Legal experts said Stewart's jury consultants and lawyers, led by famed trial attorney Robert Morvillo, have almost certainly conducted public opinion polling to learn what themes would play well with a jury and which demographic groups might be most sympathetic to her story.
Stewart, 62, will share the defense table with Peter Bacanovic, who was her broker at Merrill Lynch & Co., and his team.
Prosecutors say Stewart sold 3,928 shares of the drug company for $228,000 because Bacanovic's assistant, Douglas Faneuil, told her that ImClone chief executive Samuel Waksal was selling shares. Stewart's sale came a day before the U.S. Food and Drug Administration turned down ImClone's request for permission to market Erbitux, a cancer drug.
Stewart, who quit as chairman and chief executive of Martha Stewart Living Omnimedia Inc. after her indictment, has maintained that she had instructed Bacanovic to sell her shares if the price dropped below $60.
But some legal experts believe that prosecutors may have a tough time convicting Stewart of obstructing the insider trading investigation when they did not charge her with insider trading.
Jurors could think prosecutors charged Stewart with obstruction because they failed to build an insider trading case, said Joel Androphy, a Houston lawyer who defends people charged with white-collar crimes.
"It's like they're saying, 'We couldn't get her on what she's accused of doing so we went into our playbook of crimes and came up with something new,' " he said.
Prosecutors, led by Assistant U.S. Attorney Karen Patton Seymour, may try to get Bacanovic to "flip" or testify against Stewart in return for leniency if they see their case crumbling, Androphy said.
That could force a mistrial in the case against Stewart and give prosecutors a chance to start the case over, he said.
But Randall Eliason, a former federal prosecutor who specialized in fraud cases, said he believes that the government will be able to show that Bacanovic and Stewart sought to hide the reasons for her ImClone sale.
He said prosecutors will present "a mountain of conduct to the jury" and say, "Look, there is only one logical explanation for this: They were trading for an improper purpose, they knew it, and when the heat got turned up they tried to cover it up."
"It's a Watergate type offense," said Eliason, an adjunct law professor at American University in Washington. "The cover-up is worse than the crime."
Faneuil pleaded guilty in October 2002 to a charge of lying about Stewart's stock sale and is cooperating with prosecutors.
Faneuil told investigators Bacanovic lavished him with bonuses, extra vacation time and an airline ticket when he agreed to lie to the FBI and U.S. Securities and Exchange Commission about the stock sale.
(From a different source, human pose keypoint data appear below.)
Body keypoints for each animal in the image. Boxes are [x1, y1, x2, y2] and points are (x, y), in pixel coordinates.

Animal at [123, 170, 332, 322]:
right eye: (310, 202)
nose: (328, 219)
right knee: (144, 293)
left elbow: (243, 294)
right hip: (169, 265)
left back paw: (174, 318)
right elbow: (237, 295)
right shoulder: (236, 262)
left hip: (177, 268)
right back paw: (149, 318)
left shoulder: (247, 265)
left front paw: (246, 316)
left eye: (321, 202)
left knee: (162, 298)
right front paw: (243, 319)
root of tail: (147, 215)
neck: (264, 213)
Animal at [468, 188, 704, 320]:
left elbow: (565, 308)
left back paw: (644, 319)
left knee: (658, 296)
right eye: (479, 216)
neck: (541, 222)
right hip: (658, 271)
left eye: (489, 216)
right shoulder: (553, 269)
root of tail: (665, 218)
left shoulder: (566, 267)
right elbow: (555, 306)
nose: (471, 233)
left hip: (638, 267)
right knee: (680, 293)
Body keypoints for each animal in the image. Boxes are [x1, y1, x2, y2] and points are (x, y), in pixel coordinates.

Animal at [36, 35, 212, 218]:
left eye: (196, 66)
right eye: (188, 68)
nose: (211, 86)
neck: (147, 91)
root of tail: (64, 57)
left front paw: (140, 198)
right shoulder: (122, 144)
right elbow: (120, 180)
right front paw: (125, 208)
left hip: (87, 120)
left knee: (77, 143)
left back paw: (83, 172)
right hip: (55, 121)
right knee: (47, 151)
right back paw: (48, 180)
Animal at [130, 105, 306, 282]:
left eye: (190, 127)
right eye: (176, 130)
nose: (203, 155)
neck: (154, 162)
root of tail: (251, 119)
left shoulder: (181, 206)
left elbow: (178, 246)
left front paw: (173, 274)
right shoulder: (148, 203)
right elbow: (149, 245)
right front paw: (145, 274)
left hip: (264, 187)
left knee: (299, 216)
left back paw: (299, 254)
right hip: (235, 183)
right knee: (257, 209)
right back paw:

He is expected to testify that Stewart did not have a pre-arranged agreement to sell her stock when it hit $60.
Legal experts appear near unanimous in agreeing that the government will have trouble making the securities fraud charge stick. Prosecutors alleged that by publicly proclaiming her innocence, Stewart was trying to prop up the stock price of her own company.
"The problem is the stock price went down," said Paul Summit, a former assistant U.S. attorney in Manhattan and now a defense lawyer in Boston. "How's the jury going to understand that?"
"You need one juror to hang a criminal jury and there's a good chance that some juror is going to think to himself: 'Wait a minute. I'm an American citizen, she's an American citizen. I've got a right to say I'm innocent, she's got a right to say she's innocent.' "
Summit said the securities fraud charge could hurt the government's chances of getting convictions on the other charges.